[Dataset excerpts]
——

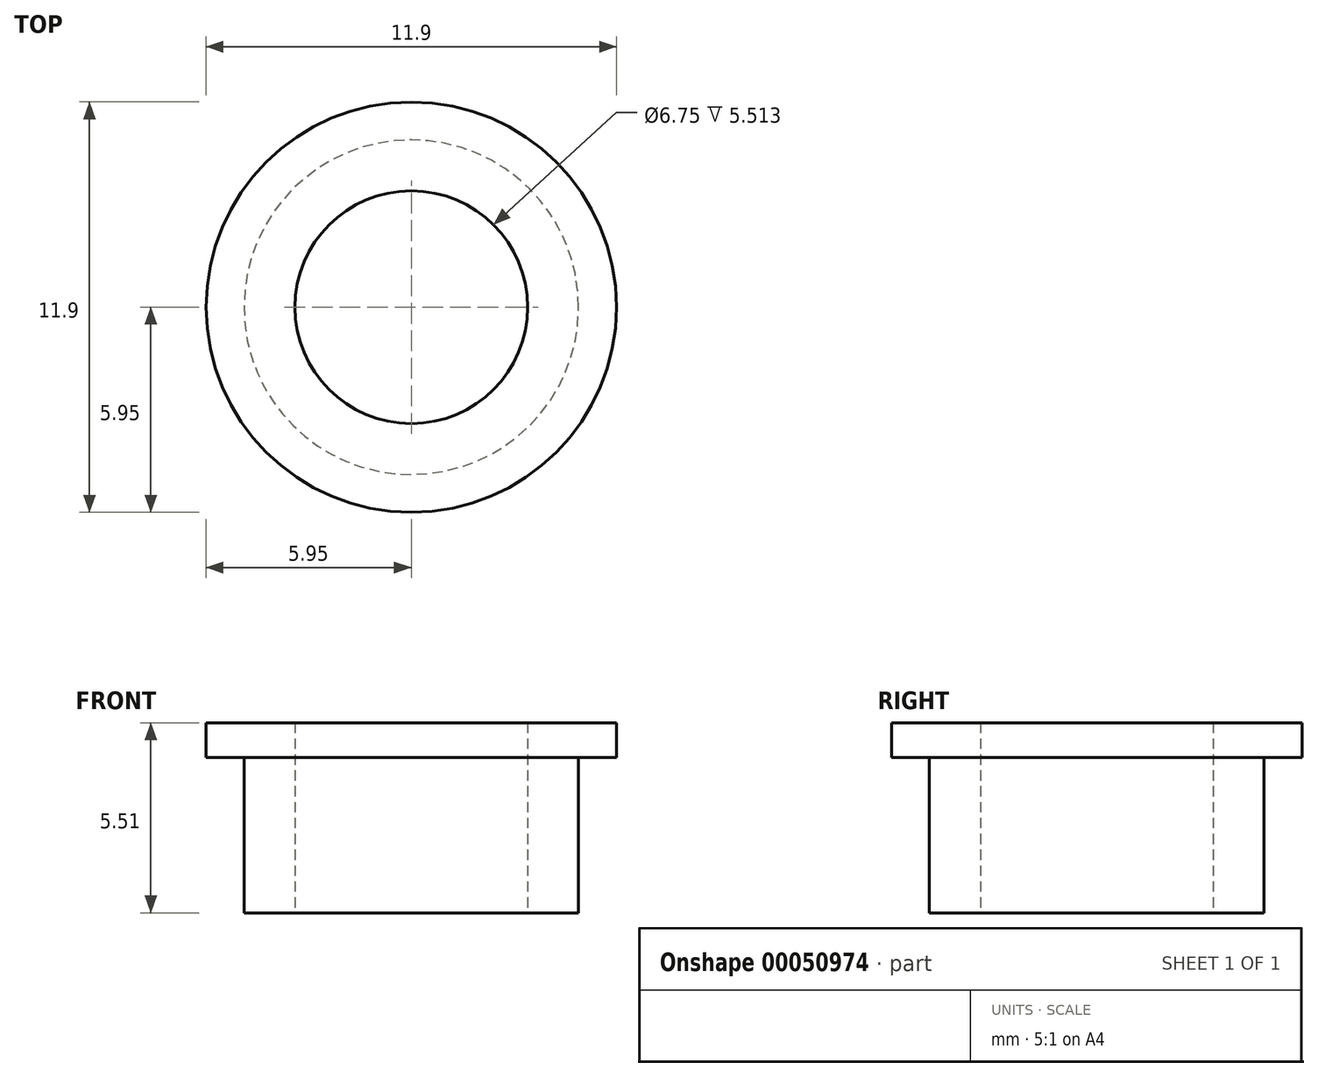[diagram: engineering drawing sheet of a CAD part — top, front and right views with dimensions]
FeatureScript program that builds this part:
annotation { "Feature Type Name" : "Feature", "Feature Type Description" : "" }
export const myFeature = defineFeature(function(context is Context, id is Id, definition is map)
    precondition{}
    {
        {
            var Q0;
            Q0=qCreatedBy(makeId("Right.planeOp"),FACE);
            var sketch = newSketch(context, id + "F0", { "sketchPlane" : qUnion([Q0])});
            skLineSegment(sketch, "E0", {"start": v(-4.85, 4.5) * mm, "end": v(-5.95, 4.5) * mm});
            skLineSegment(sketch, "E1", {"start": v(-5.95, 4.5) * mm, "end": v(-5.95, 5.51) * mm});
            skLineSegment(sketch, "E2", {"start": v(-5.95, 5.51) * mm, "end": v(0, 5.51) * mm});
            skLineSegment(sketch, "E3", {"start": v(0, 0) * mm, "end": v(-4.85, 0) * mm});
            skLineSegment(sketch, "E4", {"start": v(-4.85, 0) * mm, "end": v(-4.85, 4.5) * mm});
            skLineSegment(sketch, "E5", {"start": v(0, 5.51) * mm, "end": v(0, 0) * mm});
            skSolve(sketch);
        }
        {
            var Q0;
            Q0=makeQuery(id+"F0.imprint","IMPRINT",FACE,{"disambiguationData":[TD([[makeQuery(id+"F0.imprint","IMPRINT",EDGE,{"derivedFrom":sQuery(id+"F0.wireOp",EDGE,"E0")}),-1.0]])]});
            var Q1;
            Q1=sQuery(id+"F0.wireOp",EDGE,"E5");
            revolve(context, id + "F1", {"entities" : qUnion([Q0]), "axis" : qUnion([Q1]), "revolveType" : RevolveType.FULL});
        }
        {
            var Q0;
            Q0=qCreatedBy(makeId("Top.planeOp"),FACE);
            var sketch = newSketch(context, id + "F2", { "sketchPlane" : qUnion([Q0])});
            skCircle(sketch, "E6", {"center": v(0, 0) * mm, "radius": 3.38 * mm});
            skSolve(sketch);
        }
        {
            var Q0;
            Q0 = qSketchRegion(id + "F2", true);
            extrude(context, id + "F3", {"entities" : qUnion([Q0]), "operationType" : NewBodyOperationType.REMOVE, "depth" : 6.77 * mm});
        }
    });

——

Problem statement » Turn every line of the material into a numbered list, dropping any blank lines. Leave the pictures out.

Full response »
1. [diagram: engineering drawing sheet of a CAD part — top, front and right views with dimensions]
2. FeatureScript program that builds this part:
3. annotation { "Feature Type Name" : "Feature", "Feature Type Description" : "" }
4. export const myFeature = defineFeature(function(context is Context, id is Id, definition is map)
5.     precondition{}
6.     {
7.         {
8.             var Q0;
9.             Q0=qCreatedBy(makeId("Right.planeOp"),FACE);
10.             var sketch = newSketch(context, id + "F0", { "sketchPlane" : qUnion([Q0])});
11.             skLineSegment(sketch, "E0", {"start": v(-4.85, 4.5) * mm, "end": v(-5.95, 4.5) * mm});
12.             skLineSegment(sketch, "E1", {"start": v(-5.95, 4.5) * mm, "end": v(-5.95, 5.51) * mm});
13.             skLineSegment(sketch, "E2", {"start": v(-5.95, 5.51) * mm, "end": v(0, 5.51) * mm});
14.             skLineSegment(sketch, "E3", {"start": v(0, 0) * mm, "end": v(-4.85, 0) * mm});
15.             skLineSegment(sketch, "E4", {"start": v(-4.85, 0) * mm, "end": v(-4.85, 4.5) * mm});
16.             skLineSegment(sketch, "E5", {"start": v(0, 5.51) * mm, "end": v(0, 0) * mm});
17.             skSolve(sketch);
18.         }
19.         {
20.             var Q0;
21.             Q0=makeQuery(id+"F0.imprint","IMPRINT",FACE,{"disambiguationData":[TD([[makeQuery(id+"F0.imprint","IMPRINT",EDGE,{"derivedFrom":sQuery(id+"F0.wireOp",EDGE,"E0")}),-1.0]])]});
22.             var Q1;
23.             Q1=sQuery(id+"F0.wireOp",EDGE,"E5");
24.             revolve(context, id + "F1", {"entities" : qUnion([Q0]), "axis" : qUnion([Q1]), "revolveType" : RevolveType.FULL});
25.         }
26.         {
27.             var Q0;
28.             Q0=qCreatedBy(makeId("Top.planeOp"),FACE);
29.             var sketch = newSketch(context, id + "F2", { "sketchPlane" : qUnion([Q0])});
30.             skCircle(sketch, "E6", {"center": v(0, 0) * mm, "radius": 3.38 * mm});
31.             skSolve(sketch);
32.         }
33.         {
34.             var Q0;
35.             Q0 = qSketchRegion(id + "F2", true);
36.             extrude(context, id + "F3", {"entities" : qUnion([Q0]), "operationType" : NewBodyOperationType.REMOVE, "depth" : 6.77 * mm});
37.         }
38.     });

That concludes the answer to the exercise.